During the next "summer break", the group will probably want to follow-up with Monica Doom, and Josh might want Jimbo to check on the sorority sisters who gave him their address. (They probably ought to have names or something, right?) If they do want a way to earn more XP, T AKW from Dreams and Fevers and Velexiraptor from A Blasted Cratered Land have put out a mini wizard school dungeon The Department of Soul Studies. This could be an above-ground part of Gallax University, or a rival wizard liberal arts college located somewhere else in the city.

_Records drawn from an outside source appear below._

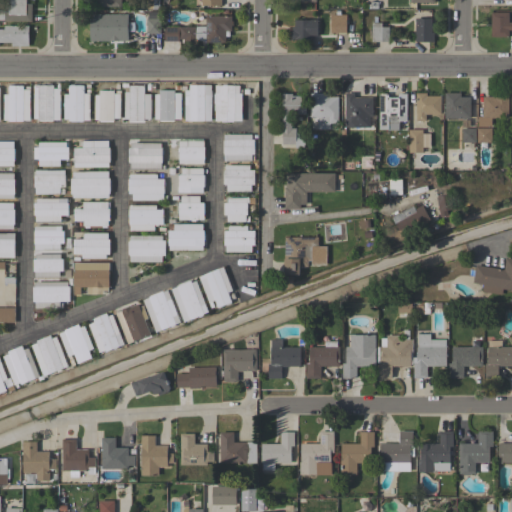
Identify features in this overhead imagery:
building: (303, 0)
building: (420, 1)
building: (422, 1)
building: (211, 2)
building: (107, 3)
building: (109, 3)
building: (152, 4)
building: (18, 10)
building: (17, 11)
building: (153, 22)
building: (338, 22)
building: (109, 23)
building: (336, 23)
building: (498, 24)
building: (500, 24)
building: (151, 25)
building: (107, 27)
building: (303, 28)
building: (304, 29)
building: (422, 29)
building: (199, 30)
building: (201, 30)
building: (423, 30)
building: (378, 32)
building: (379, 32)
road: (462, 32)
road: (60, 33)
road: (260, 33)
building: (14, 35)
building: (15, 35)
road: (256, 66)
building: (45, 102)
building: (46, 102)
building: (196, 102)
building: (198, 102)
building: (226, 102)
building: (228, 102)
building: (17, 103)
building: (77, 103)
building: (136, 103)
building: (137, 103)
building: (511, 103)
building: (15, 104)
building: (75, 104)
building: (105, 105)
building: (107, 105)
building: (166, 105)
building: (167, 105)
building: (426, 105)
building: (427, 105)
building: (457, 105)
building: (455, 106)
building: (324, 108)
building: (494, 108)
building: (356, 109)
building: (357, 109)
building: (391, 109)
building: (392, 109)
building: (323, 110)
building: (490, 114)
building: (290, 118)
building: (292, 119)
building: (467, 134)
building: (468, 135)
building: (484, 135)
building: (414, 140)
building: (415, 140)
building: (424, 140)
building: (236, 147)
building: (236, 147)
building: (189, 151)
building: (6, 152)
building: (49, 152)
building: (189, 152)
building: (6, 153)
building: (50, 153)
building: (91, 154)
building: (91, 154)
building: (143, 155)
building: (143, 156)
road: (264, 164)
building: (236, 177)
building: (236, 177)
building: (189, 179)
building: (47, 180)
building: (189, 180)
building: (47, 182)
building: (6, 184)
building: (89, 184)
building: (89, 184)
building: (6, 185)
building: (144, 186)
building: (304, 186)
building: (305, 186)
building: (145, 187)
road: (213, 204)
building: (444, 204)
building: (442, 205)
building: (189, 207)
building: (48, 208)
building: (189, 208)
building: (49, 209)
building: (234, 209)
building: (235, 209)
road: (354, 212)
building: (91, 214)
building: (91, 214)
road: (121, 214)
building: (6, 215)
building: (6, 215)
building: (142, 217)
building: (143, 217)
building: (409, 217)
building: (411, 218)
road: (24, 233)
building: (47, 236)
building: (185, 236)
building: (46, 237)
building: (184, 237)
building: (237, 238)
building: (237, 239)
road: (493, 241)
building: (6, 244)
building: (7, 244)
building: (90, 245)
building: (91, 245)
building: (144, 248)
building: (145, 248)
building: (299, 252)
building: (296, 253)
building: (47, 264)
building: (2, 265)
building: (45, 265)
building: (90, 276)
building: (89, 277)
building: (493, 277)
building: (494, 277)
building: (215, 287)
building: (215, 287)
building: (50, 293)
building: (48, 294)
building: (188, 300)
building: (188, 300)
building: (404, 308)
building: (422, 308)
building: (160, 310)
building: (160, 311)
building: (6, 314)
building: (7, 314)
building: (132, 319)
building: (131, 323)
building: (104, 332)
building: (104, 333)
building: (75, 342)
building: (76, 343)
building: (395, 351)
building: (359, 353)
building: (427, 353)
building: (48, 354)
building: (357, 354)
building: (428, 354)
building: (48, 355)
building: (394, 355)
building: (280, 357)
building: (282, 357)
building: (319, 358)
building: (321, 358)
building: (462, 359)
building: (464, 359)
building: (496, 359)
building: (497, 359)
building: (236, 361)
building: (237, 362)
building: (17, 365)
building: (21, 365)
building: (196, 377)
building: (197, 377)
building: (2, 378)
building: (1, 379)
building: (149, 384)
building: (151, 384)
road: (388, 403)
road: (119, 415)
building: (232, 448)
building: (397, 448)
building: (236, 449)
building: (396, 449)
building: (277, 450)
building: (191, 451)
building: (193, 451)
building: (277, 451)
building: (435, 451)
building: (504, 451)
building: (315, 452)
building: (356, 452)
building: (473, 452)
building: (474, 452)
building: (505, 452)
building: (356, 453)
building: (113, 454)
building: (114, 454)
building: (434, 454)
building: (152, 455)
building: (153, 455)
building: (316, 455)
building: (74, 456)
building: (76, 458)
building: (35, 461)
building: (36, 463)
building: (2, 469)
building: (2, 478)
building: (222, 495)
building: (248, 499)
building: (249, 499)
building: (510, 503)
building: (511, 504)
building: (104, 506)
building: (106, 506)
building: (189, 507)
building: (209, 507)
building: (61, 508)
building: (11, 509)
building: (12, 509)
building: (48, 510)
building: (49, 510)
building: (264, 511)
building: (277, 511)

Unless I keep coming up with new missions, I think this campaign is moving toward a natural conclusion, or at least a natural pausing point, probably after they burgle the vault and steal the Eleventh Hourglass, although events could surprise me. I know Josh is eager to try out the free quickstart rules from the Root RPG Kickstarter,and I'm quite interested as well. On the other hand, if some new motivations to continue the campaign due pop up, I'm not going to stifle things by calling a premature end to it - it's just that right now a possible ending is in sight.

4 comments:

  1. One of the GLOG's soft spots is the lack of generally accepted tools to create locations and factions that define more codified rulesets. The most worldbuilding within the GLOG is dungeon spaces and types of class as GLOG seems to skew mostly towards dungeoncrawling in execution.
    Part of this has to do with the gritty lowlevel OSR feel the GLOG is adjacent to, but there doesn't seem to be a widespread desire for different levels of domain play that usually accompany tools for worldbuilding.

    ReplyDelete
    Replies
    1. I think of the GLOG as *mooostly* being some standardized rules for character creation, a very popular spellcasting system, and some kind of awkward roll-under combat rules. There's not very much there for dungeon building or monster creation.

      In this case though, there IS a setting there, but it's not all the way complete yet, and I don't know / remember everything that's there. So I can't really blame the rules for that!

      Delete
  2. That Adventure Time deer is perhaps my favorite gif of all time.

    ReplyDelete
    Replies
    1. It is delightful. I think Josh, at least, gets a lot of Adventure Time vibes from this setting.